───── EXERCISE MATERIALS
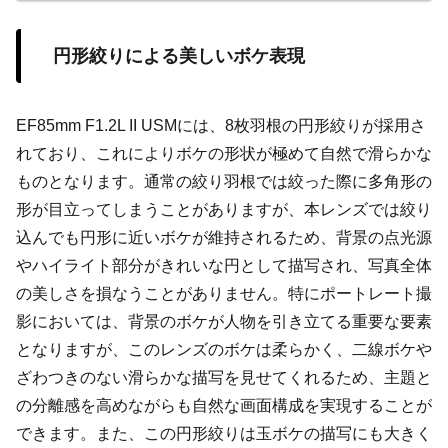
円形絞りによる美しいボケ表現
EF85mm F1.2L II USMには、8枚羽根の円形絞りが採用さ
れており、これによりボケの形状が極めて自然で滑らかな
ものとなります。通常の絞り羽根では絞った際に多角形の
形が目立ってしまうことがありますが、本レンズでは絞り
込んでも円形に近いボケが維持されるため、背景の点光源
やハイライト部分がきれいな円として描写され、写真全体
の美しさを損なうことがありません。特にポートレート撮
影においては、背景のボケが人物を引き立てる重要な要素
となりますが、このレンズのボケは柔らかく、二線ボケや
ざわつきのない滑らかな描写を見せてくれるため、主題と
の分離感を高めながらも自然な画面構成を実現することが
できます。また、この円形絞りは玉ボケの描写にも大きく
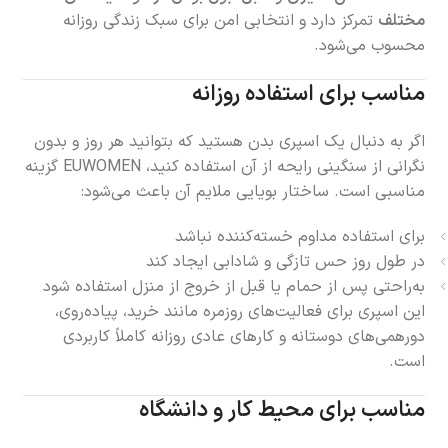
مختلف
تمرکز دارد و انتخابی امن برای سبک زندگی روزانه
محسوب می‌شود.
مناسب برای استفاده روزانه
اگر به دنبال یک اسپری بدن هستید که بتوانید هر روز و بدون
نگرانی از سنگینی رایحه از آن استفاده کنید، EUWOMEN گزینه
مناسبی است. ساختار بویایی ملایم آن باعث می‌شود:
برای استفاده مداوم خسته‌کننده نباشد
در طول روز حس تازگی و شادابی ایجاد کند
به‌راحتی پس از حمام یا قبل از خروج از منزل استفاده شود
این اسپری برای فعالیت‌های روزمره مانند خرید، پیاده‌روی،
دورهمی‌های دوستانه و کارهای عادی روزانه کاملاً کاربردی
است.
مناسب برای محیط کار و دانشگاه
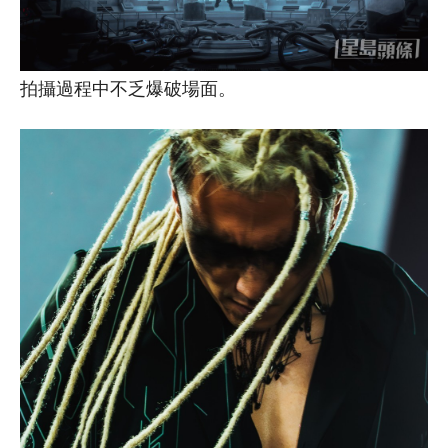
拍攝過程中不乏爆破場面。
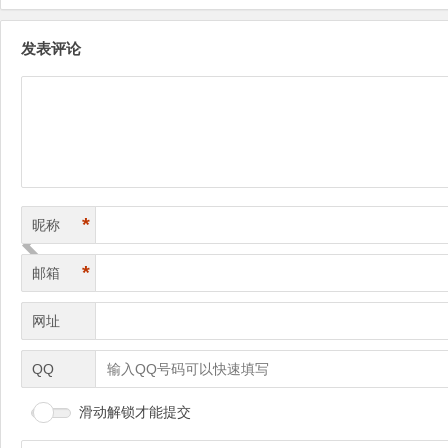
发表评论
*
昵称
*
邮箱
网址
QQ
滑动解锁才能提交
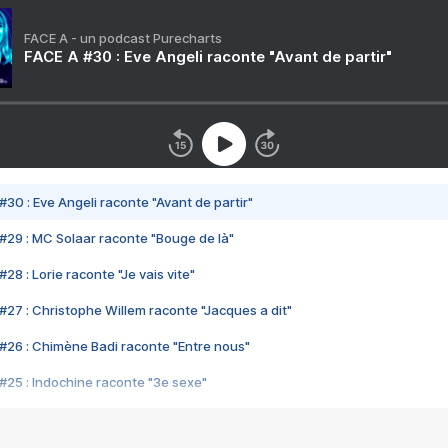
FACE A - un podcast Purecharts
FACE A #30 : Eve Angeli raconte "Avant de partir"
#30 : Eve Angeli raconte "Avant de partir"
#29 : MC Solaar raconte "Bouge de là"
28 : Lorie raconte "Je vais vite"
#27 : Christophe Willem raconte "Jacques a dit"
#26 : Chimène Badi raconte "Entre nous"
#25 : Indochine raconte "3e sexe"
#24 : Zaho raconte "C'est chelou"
──────────
Rewrite every line of the data above, substituting "présente" for each occurrence of "raconte" and changing nothing else. Leave the pictures out.

円形絞りによる美しいボケ表現
EF85mm F1.2L II USMには、8枚羽根の円形絞りが採用さ
れており、これによりボケの形状が極めて自然で滑らかな
ものとなります。通常の絞り羽根では絞った際に多角形の
形が目立ってしまうことがありますが、本レンズでは絞り
込んでも円形に近いボケが維持されるため、背景の点光源
やハイライト部分がきれいな円として描写され、写真全体
の美しさを損なうことがありません。特にポートレート撮
影においては、背景のボケが人物を引き立てる重要な要素
となりますが、このレンズのボケは柔らかく、二線ボケや
ざわつきのない滑らかな描写を見せてくれるため、主題と
の分離感を高めながらも自然な画面構成を実現することが
できます。また、この円形絞りは玉ボケの描写にも大きく
مختلف
تمرکز دارد و انتخابی امن برای سبک زندگی روزانه
محسوب می‌شود.
مناسب برای استفاده روزانه
اگر به دنبال یک اسپری بدن هستید که بتوانید هر روز و بدون
نگرانی از سنگینی رایحه از آن استفاده کنید، EUWOMEN گزینه
مناسبی است. ساختار بویایی ملایم آن باعث می‌شود:
برای استفاده مداوم خسته‌کننده نباشد
در طول روز حس تازگی و شادابی ایجاد کند
به‌راحتی پس از حمام یا قبل از خروج از منزل استفاده شود
این اسپری برای فعالیت‌های روزمره مانند خرید، پیاده‌روی،
دورهمی‌های دوستانه و کارهای عادی روزانه کاملاً کاربردی
است.
مناسب برای محیط کار و دانشگاه
拍攝過程中不乏爆破場面。
发表评论
*
昵称
*
邮箱
网址
QQ
滑动解锁才能提交
FACE A - un podcast Purecharts
FACE A #30 : Eve Angeli présente "Avant de partir"
#30 : Eve Angeli présente "Avant de partir"
#29 : MC Solaar présente "Bouge de là"
28 : Lorie présente "Je vais vite"
#27 : Christophe Willem présente "Jacques a dit"
#26 : Chimène Badi présente "Entre nous"
#25 : Indochine présente "3e sexe"
#24 : Zaho présente "C'est chelou"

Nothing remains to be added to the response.